GETTING A HAND TO GET OUT OF A CORNER

This is all rather overwhelming, a moving target with intersecting bureaucracies and lots of room for confusion, triggering anxiety and fear. It took a lot of anguish to get to this point. It hasn’t been an entirely outward-facing resistance, against the government. I’ve felt inward resistance, in my head, in my psyche. Mostly the whole thing is aggravating. I resent having to struggle with this balancing act to meet an essential need while maintaining my values, I resent the intrusion into details of my personal business.
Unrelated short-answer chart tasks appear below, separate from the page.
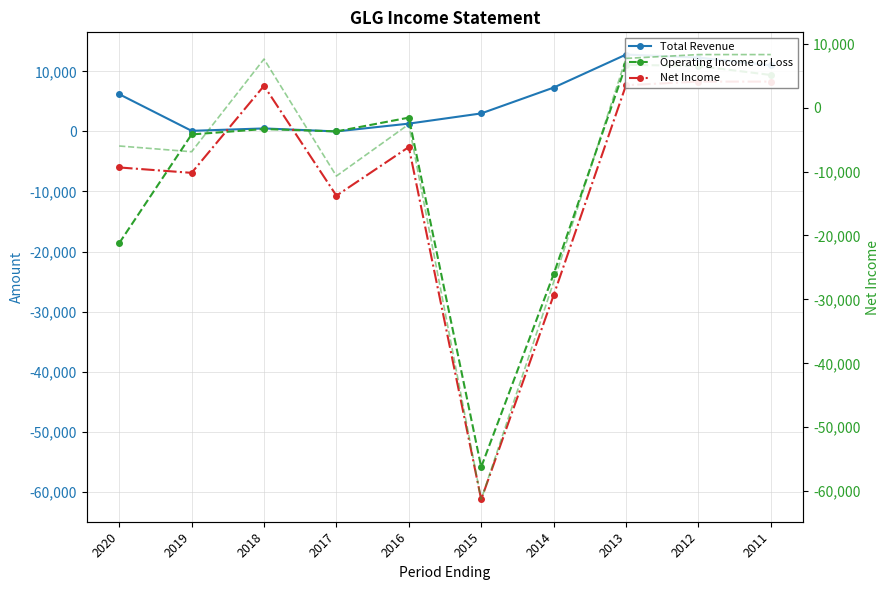

The Net Income (right) series shows -27300 at 2014. True or false?

True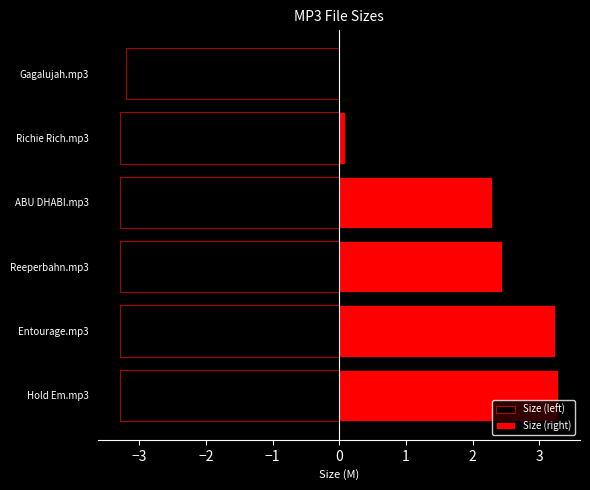

The Size (left) series shows -5.3 at Hold Em.mp3. True or false?

False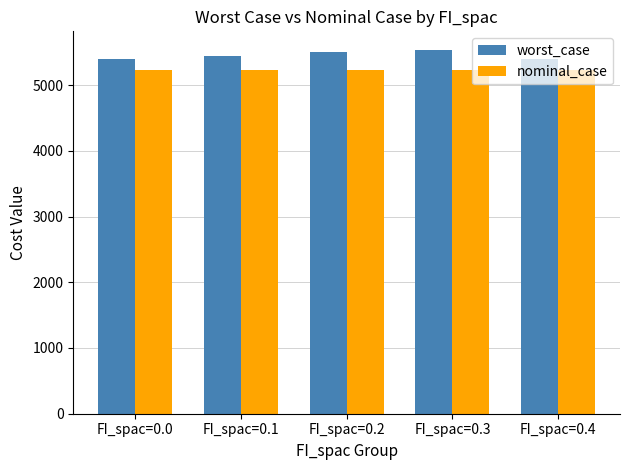

What is the sum of the nominal_case values at FI_spac=0.2 and FI_spac=0.0?

10458.1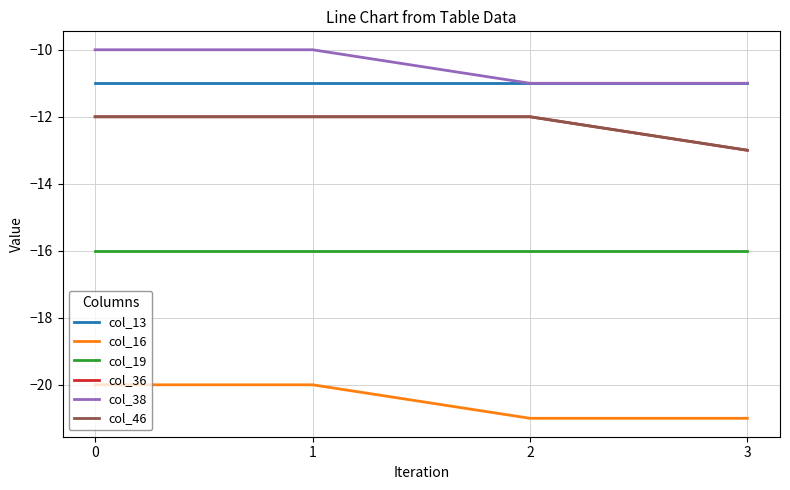

Reading right to left, what are all the values shown in this chart?

col_13: -11	-11	-11	-11
col_16: -21	-21	-20	-20
col_19: -16	-16	-16	-16
col_36: -13	-12	-12	-12
col_38: -11	-11	-10	-10
col_46: -13	-12	-12	-12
Ultimately, bolstered by the wisdom and support of this inspirational community, dealing with all of this has deepened my commitment to tax resistance. Pushed into a metaphorical corner, for my health, my peace of mind, and my conscience, I’m not going to give in.

five people holding a long red banner that reads "Your Taxes are War Taxes: Redirect Them for a Better World"

Post by Ilene Roizman

4 thoughts on “Tax Resistance, Self-Employment and Health Insurance”

  1. Lincoln Rice says:

    Ilene, Thank you for sharing your own struggle in this very thoughtful post. Your resiliency in the midst of a really challenging situation is inspiring.

  2. Walter Goodman says:

    Ilene,
    I support you in your journey to find the right solution for you! In some ways, it is as much a saga about our perverse healthcare system as it is about wtr.

    I too have thought about the comment by Robert Randall. I am left thinking that it is a bit of self-justification. If a war tax resister accepts the subsidy, the government pays out that amount to the insurance company. If he/she pays it instead to the insurance company, the net amount doesn’t change to insurance company and the federal government. The resister may feel better, but not if their conscience is affected most directly by money earned by them going to pay for the military.

  3. Ginny says:

    Ilene, I am sorry you have had to go through this. Please let the WTR community know how we could help you further.

  4. Ilene Roizman says:

    I’m so grateful for all the support.
    Walter, you bring up an interesting (and confusing) point about self-justification. If I accept the tax subsidy, the government will pay that money to the insurance company. If I *don’t* accept the subsidy, then I’m paying the insurance company myself (with money that was supposed to go for taxes) and the government isn’t involved in the transaction. Are you saying that by not giving me the subsidy, the net result is that the government still has that money? I’m not sure how this calculation works.